网页摘录:
'''
Spark历史:
Hadoop:2006 1.x (有问题) --> 2.x (2.2.0)出现时间(2013.10)
-->Spark出现时间(2013.4)计算框架
Yarn
RM:ResourceManager主要作用:
- 处理客户端请求
- 监控NodeManager
- 启动或监控ApplicationMaster
- 资源的分配与调度
AM:ApplicationMaster(MRAppMaster)作用:
- 负责数据的切分
- 为应用程序申请资源并分配内部的任务
- 任务的监控与容错
NM:NodeManager主要作用:
- 管理单个节点上的资源
- 处理来自ResourceManager的命令
- 处理来自ApplicationMaster的命令
Container(虚拟资源容器):是YARN中的资源抽象,它封装了某个节点上的多维度资源,如内存/cpu/磁盘/网络等. [可插拔]
算子:Operator(方法,操作)
Spark内核概述
Spark内核泛指Spark的核心运行机制,包括Spark核心组件的运行机制/Spark任务调度机制/Spark内存管理机制/Spark核心功能的运行原理等,熟练掌握Spark内核原理,能够帮助我们更好地完成Spark代码设计,并能够帮助我们准确锁定项目过程中出现的问题的症结所在.
Spark核心组件回顾
Driver:运行SparkContext类的程序称为驱动器类.
Spark驱动器节点,用于执行Spark任务中的main方法,负责实际代码的执行工作.Driver在Spark作业执行时主要负责:
- 将用户程序转化为任务(job)
- 在Executor之间调度任务(执行task)
'''
提取材料:
'''
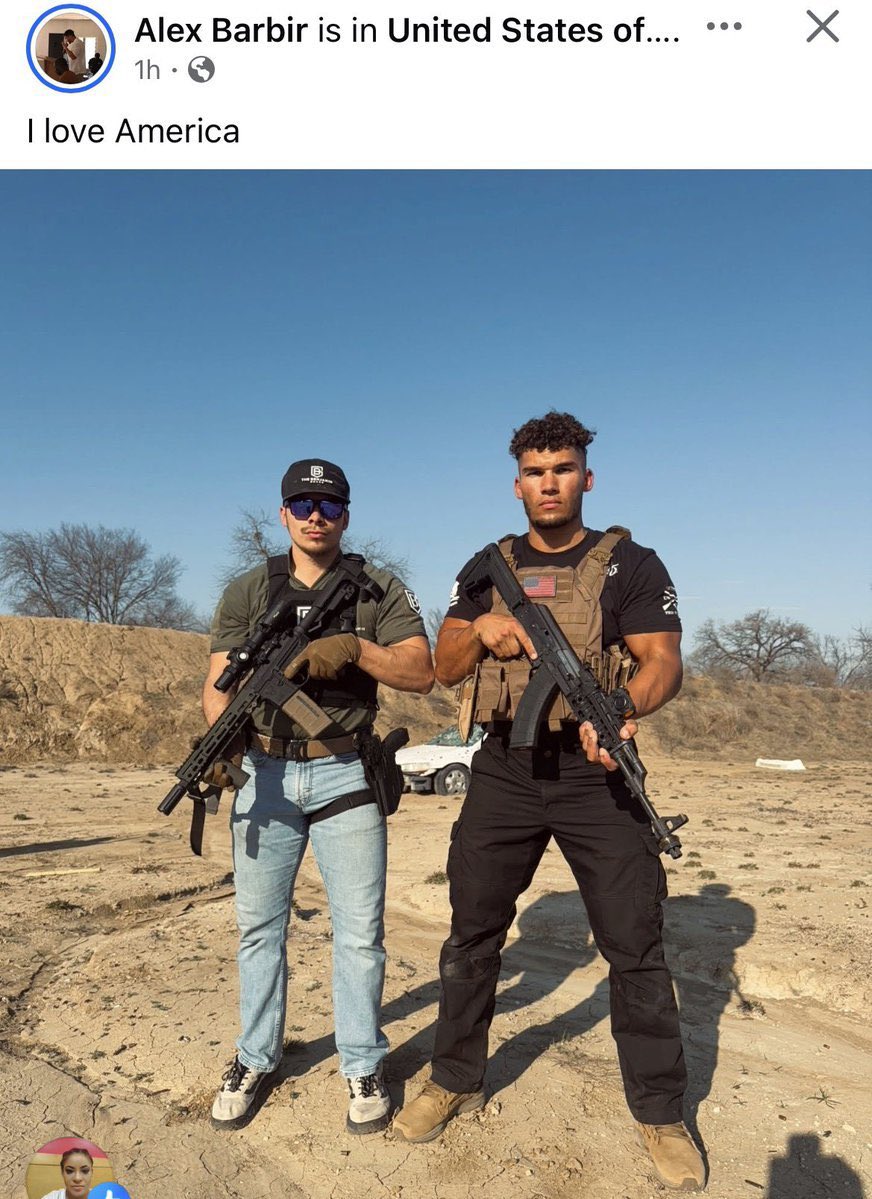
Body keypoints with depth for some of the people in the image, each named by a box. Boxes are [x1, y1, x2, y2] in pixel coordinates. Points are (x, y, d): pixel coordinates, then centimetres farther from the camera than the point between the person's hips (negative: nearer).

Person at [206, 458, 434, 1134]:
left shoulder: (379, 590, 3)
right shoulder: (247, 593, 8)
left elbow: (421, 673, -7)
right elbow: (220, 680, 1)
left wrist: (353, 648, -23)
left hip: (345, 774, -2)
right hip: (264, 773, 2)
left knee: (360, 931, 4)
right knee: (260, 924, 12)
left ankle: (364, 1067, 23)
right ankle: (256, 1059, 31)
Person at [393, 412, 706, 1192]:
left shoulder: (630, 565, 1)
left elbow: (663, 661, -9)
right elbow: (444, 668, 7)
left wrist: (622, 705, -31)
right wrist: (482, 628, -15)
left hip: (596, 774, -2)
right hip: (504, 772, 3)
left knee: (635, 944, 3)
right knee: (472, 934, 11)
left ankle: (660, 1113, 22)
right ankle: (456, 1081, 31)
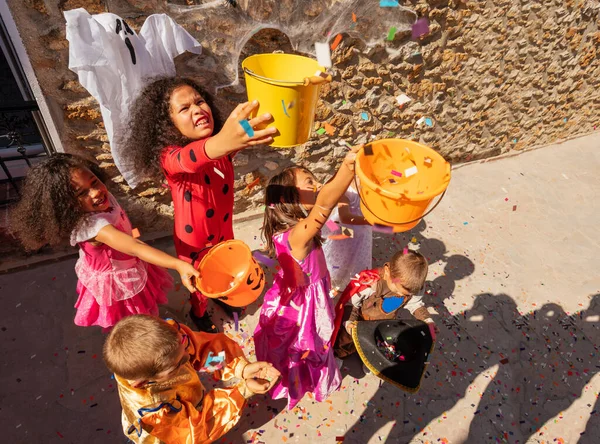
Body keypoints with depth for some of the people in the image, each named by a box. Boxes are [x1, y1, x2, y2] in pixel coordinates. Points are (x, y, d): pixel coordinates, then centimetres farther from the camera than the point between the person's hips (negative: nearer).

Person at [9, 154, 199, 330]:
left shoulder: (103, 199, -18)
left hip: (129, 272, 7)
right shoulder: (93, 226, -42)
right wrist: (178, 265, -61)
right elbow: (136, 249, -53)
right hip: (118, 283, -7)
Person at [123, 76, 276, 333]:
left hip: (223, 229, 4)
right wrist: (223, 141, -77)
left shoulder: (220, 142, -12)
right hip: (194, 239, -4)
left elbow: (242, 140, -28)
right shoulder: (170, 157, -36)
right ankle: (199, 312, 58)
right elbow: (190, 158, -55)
'''
练习: 把网页摘录中“Spark核心组件回顾”与“- 在Executor之间调度任务(执行task)”之间的文字原样照抄下来，首尾两处都包括在内。 这些条目出自另一来源，与网页摘录无关。

练习答案:
Spark核心组件回顾
Driver:运行SparkContext类的程序称为驱动器类.
Spark驱动器节点,用于执行Spark任务中的main方法,负责实际代码的执行工作.Driver在Spark作业执行时主要负责:
- 将用户程序转化为任务(job)
- 在Executor之间调度任务(执行task)